# Форум на русском языке  > Решения по информационной безопасности  > Антиспам  >  Одноразовая почта

## ScratchyClaws

Очень удобный способ уберечься от лишнего спама  - 
http://getonemail.com/



> Найдено решение проблемы СПАМА!
> GET ONE MAIL – одноразовая почта
> 
> Что такое спам?
> Спам это мусор, который мы привыкли видеть в нашей электронной почте. Из дня в день - "Спам" мешает Вам нормально работать, "Спам" раздражает Вас, "Спам" может нанести непоправимый ущерб Вам и Вашей информации.
> 
> Откуда берется спам?
> Стремясь получить информацию в интернете мы регистрируемся на различных сайтах и сервисах, форумах и чатах. Во многих случаях Ваш адрес электронной почты могут увидеть другие посетители этого же сайта или сервиса. Существуют так же специальные программы для выискивания электронных адресов и занесения их в спам-листы.
> 
> ...


Правда, судя по американским игровым форумам, хакеры эту штуку тоже хорошо освоили...

----------

Надоело быть жертвой? Стань профи по информационной безопасности, получай самую свежую информацию об угрозах и средствах защиты от ведущего российского аналитического центра Anti-Malware.ru:

----------


## kuznetz

А чем это отличается от любой другой бесплатной почты? той же mail.ru?
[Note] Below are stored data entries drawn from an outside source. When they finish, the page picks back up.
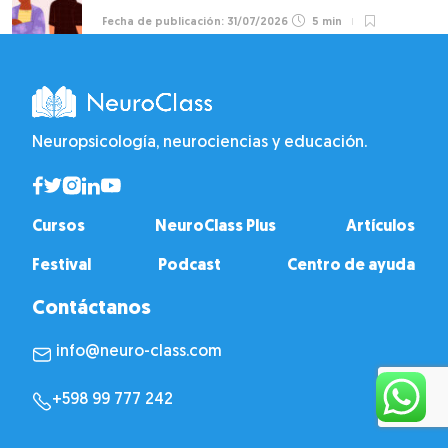
31/07/2026
5 min
Neuropsicología, neurociencias y educación.
Cursos
NeuroClass Plus
Artículos
Festival
Podcast
Centro de ayuda
Contáctanos
info@neuro-class.com
+598 99 777 242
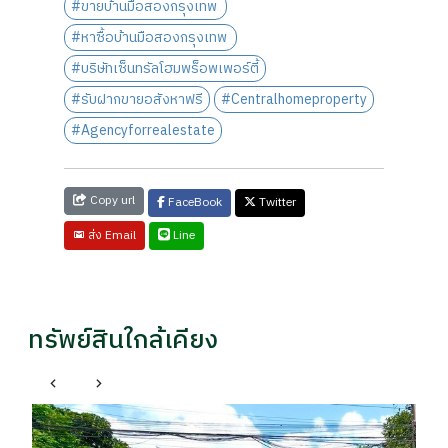
#ขายบ้านมือสองกรุงเทพ
#หาซื้อบ้านมือสองกรุงเทพ
#บริษัทเซ็นทรัลโฮมพร็อพเพอร์ตี้
#รับฝากขายอสังหาฟรี
#Centralhomeproperty
#Agencyforrealestate
Copy url
FaceBook
Twitter
Line
ส่ง Email
ทรัพย์สินใกล้เคียง
ธัญบุรี ปทุมธานี
ธ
Тоже ведь можно регить каждый раз новый адрес. И использовать его как одноразовый

Судя по российскому спаму через mail.ru и rambler.ru, российские спамеры эту штуку тоже хорошо освоили  :Smiley: )

----------


## drongo

Тем и отличается , что регить ничего не надо . Система выдаёт временный ящик . Ты этот ящик даёшь кому-нибудь на время ( например для регистрации в форуме или для получения кого-то файла.) нажимаешь на кнопку 2 получаешь файл и читаешь , сохраняешь присоединённый файл и тд ..
Есть ещё подобная служба mailinator.com, только она файлы присоединённые не понимает. И с кодировками часто-путаница

----------


## dword

> Тем и отличается , что регить ничего не надо . Система выдаёт временный ящик . Ты этот ящик даёшь кому-нибудь на время ( например для регистрации в форуме или для получения кого-то файла.) нажимаешь на кнопку 2 получаешь файл и читаешь , сохраняешь присоединённый файл и тд ..
> Есть ещё подобная служба mailinator.com, только она файлы присоединённые не понимает. И с кодировками часто-путаница


ну и зачем такое счастье с кодировкой ? всё же лучше по-старинке,без всяких служб посредников. лучше нормальный.а региться совсем не сложно имея ящик-мусорку на который всю одноразовую почту регить можно. :Smiley:

----------


## drongo

Я не говорил , что сложно, просто мне не удобно, да и потом каждый раз логиниться лень  :Smiley:  и запоминать ещё один ящик и пароль к нему .Каждому своё. Мне этот сервис нравиться .

----------


## maXmo

раньше, вроде был http://www.10minutemail.com/

----------


## Синауридзе Александр

> раньше, вроде был http://www.10minutemail.com/


Почему раньше? И сейчас есть. :Wink:

----------


## maXmo

В смысле первым появился. Причём давненько.

----------


## drongo

http://www.10minutemail.com/ 
У меня не работает. Специально послал с gmail.com и не дождался. В тоже время с 2 других перечисленных служб в теме , через минуту, две получал письмо.

----------


## Surfer

http://mytrashmail.com/ тоже юзабельно.

----------


## abc

Есть еще не плохая трешевая почта
http://www.pookmail.com
к сожалению не всегда доступна
ну и классика
http://trashmail.net/

----------


## maXmo

Не совсем одноразовая почта, но тоже интересный способ борьбы со спамом.
http://sneakemail.com/
http://www.spammotel.com/

----------